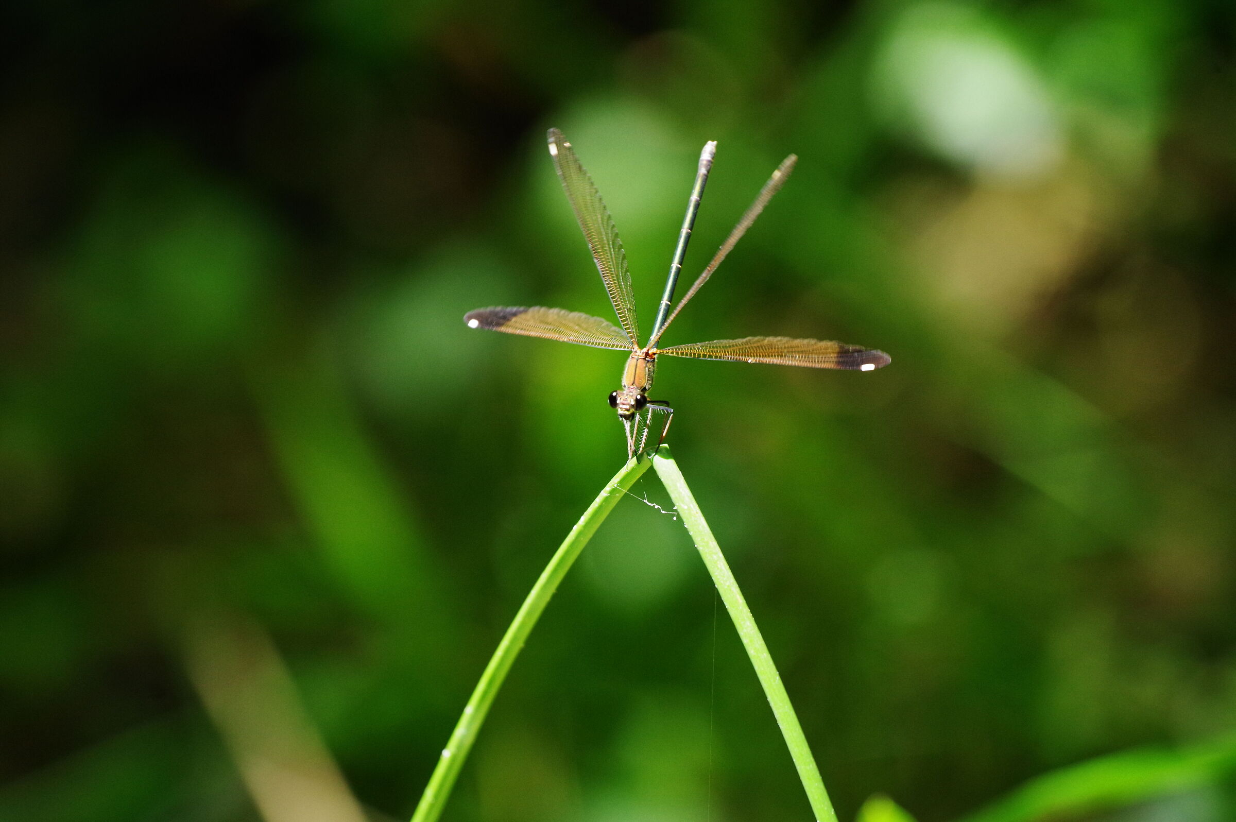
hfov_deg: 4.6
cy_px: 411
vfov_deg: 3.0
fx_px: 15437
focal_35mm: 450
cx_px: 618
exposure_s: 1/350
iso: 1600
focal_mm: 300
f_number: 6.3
= = =
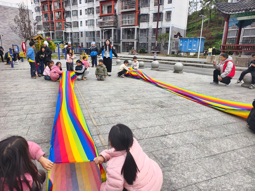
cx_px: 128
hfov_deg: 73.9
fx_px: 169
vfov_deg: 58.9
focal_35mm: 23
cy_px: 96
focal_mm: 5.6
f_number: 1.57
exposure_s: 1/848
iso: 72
= = =
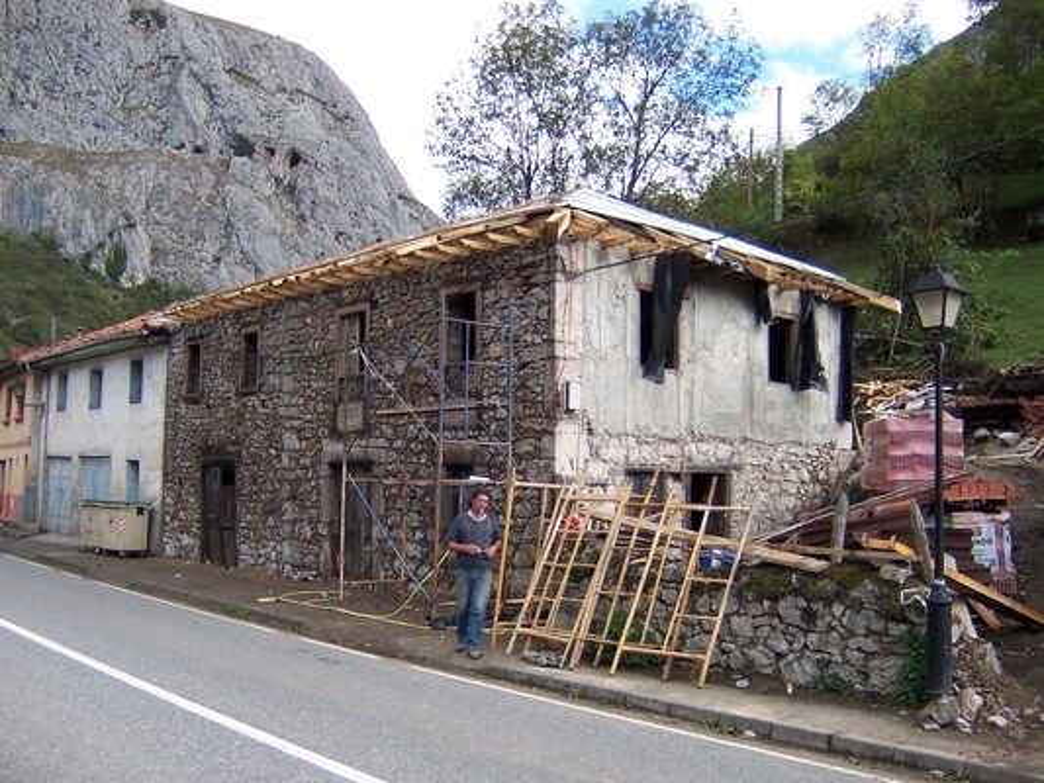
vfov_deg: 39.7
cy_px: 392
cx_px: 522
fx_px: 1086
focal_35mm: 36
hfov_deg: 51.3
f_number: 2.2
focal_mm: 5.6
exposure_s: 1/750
= = =
Work instruction: Proceeding from the line containing "hfov_deg: 4.6" through the line containing "f_number: 6.3", transcribe the lines above exactly, both end lines included.

Solution for this exercise:
hfov_deg: 4.6
cy_px: 411
vfov_deg: 3.0
fx_px: 15437
focal_35mm: 450
cx_px: 618
exposure_s: 1/350
iso: 1600
focal_mm: 300
f_number: 6.3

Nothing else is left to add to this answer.